- Born: Susan Hanson 11 February 1943 (age 83) Preston, Lancashire, England, UK
- Occupation: Television actress
- Years active: 1964–1987, 2006–present
- Spouse(s): Tommy Vance (? – ? Divorced) Carl Wayne (1974–2004, his death)
- Children: Jack

= Susan Hanson =

Actress

Susan Hanson (born 11 February 1943) is an English actress who played the part of Diane Lawton (later Parker and Hunter, and known to Benny and many regulars as "Miss Diane") in the long-running British soap opera Crossroads from 1965–87, when her character was controversially killed off. She also had a brief role in the film Catch Us If You Can, (1965) which starred The Dave Clark Five.

==Early life==
She attended the independent Woodlands School in Preston, Lancashire and lived on Central Drive in Penwortham.

==Career==
After a short-lived marriage to BBC Radio 1 DJ Tommy Vance in the 1960s, Hanson married musician Carl Wayne in 1974; they had a son, Jack. After leaving Crossroads she appeared in the film Out of Order (1987), and then remained out of the limelight until her husband died of cancer in 2004. A few years later, she returned to British TV screens in the role of the mother of Todd Carty's character in an episode of Holby City, whilst also appearing in That's What I Call Television, alongside former colleagues Jane Rossington (Jill Chance), Tony Adams (Adam Chance) and Paul Henry (Benny Hawkins).

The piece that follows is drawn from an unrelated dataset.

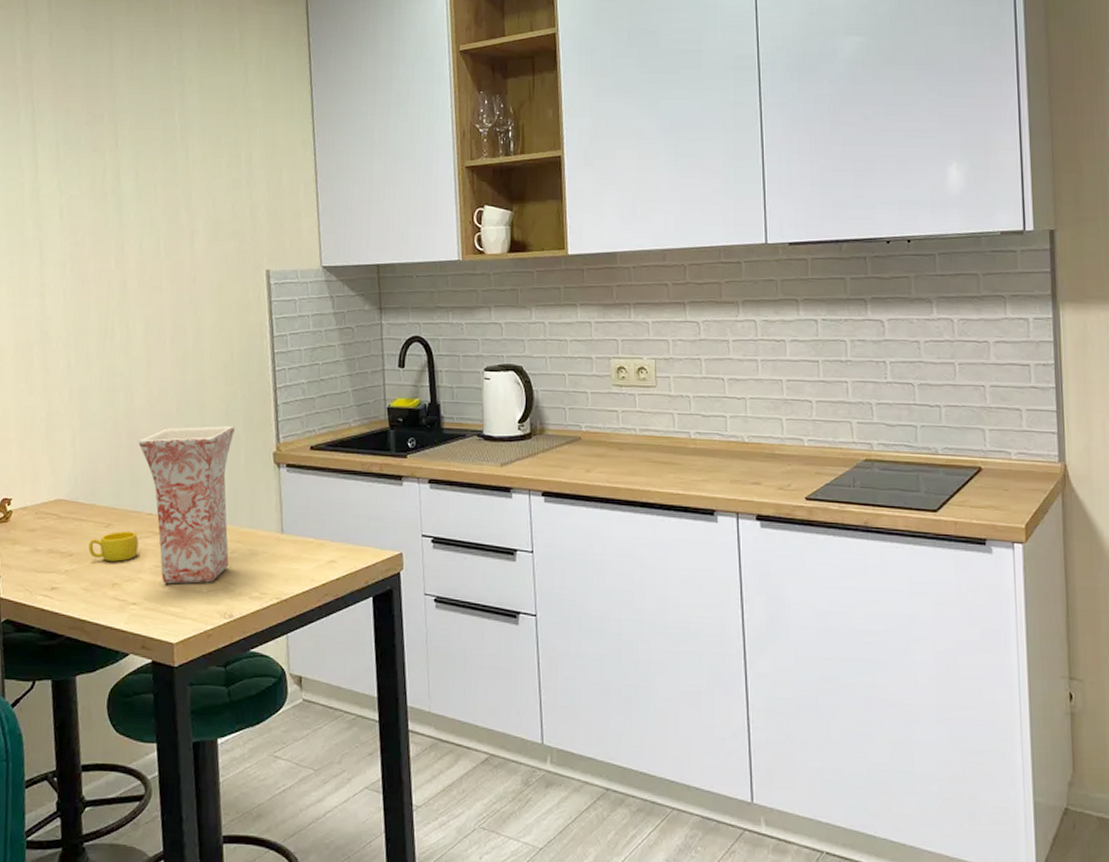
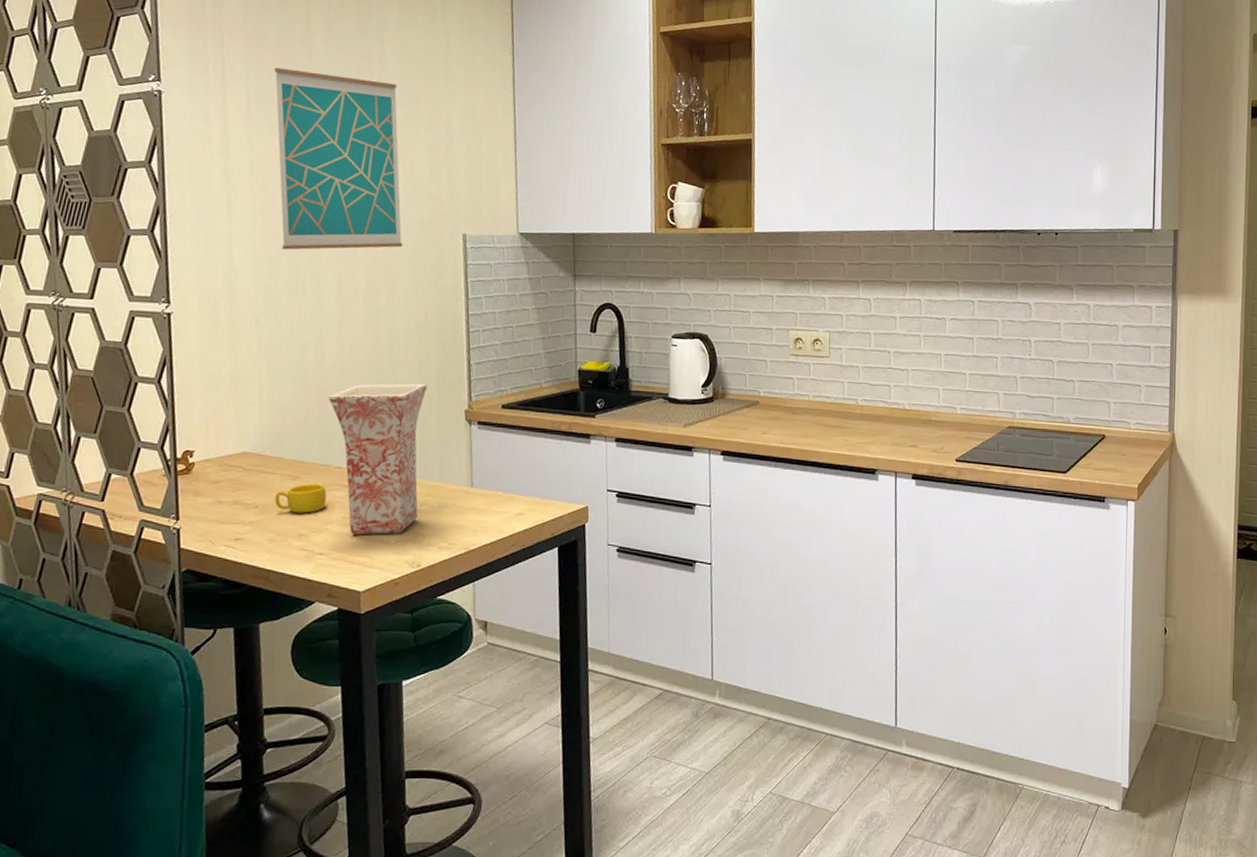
wall art: none [81,113,208,294] -> present [274,67,404,250]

In November 2009, Hanson made appearances on both The Alan Titchmarsh Show and Loose Women, with each interview giving her the chance to promote Network DVD's new boxset marking Crossroads 45th anniversary.

In August 2012, it was announced that Hanson had joined the cast of long-running soap opera Coronation Street. Her character, Penny Thornley, began the chain of events leading to the departure of Lewis Archer (Nigel Havers). Hanson played most of her scenes opposite Sue Nicholls (Audrey Roberts), who had previously appeared with Hanson in Crossroads during the mid-1960s as the character Marilyn Gates.

In 2023, Hanson appeared in a cameo role in the ITVX miniseries Nolly, which dramatised the life of her former Crossroads colleague Noele Gordon, and in which Hanson herself was portrayed by Chloe Harris.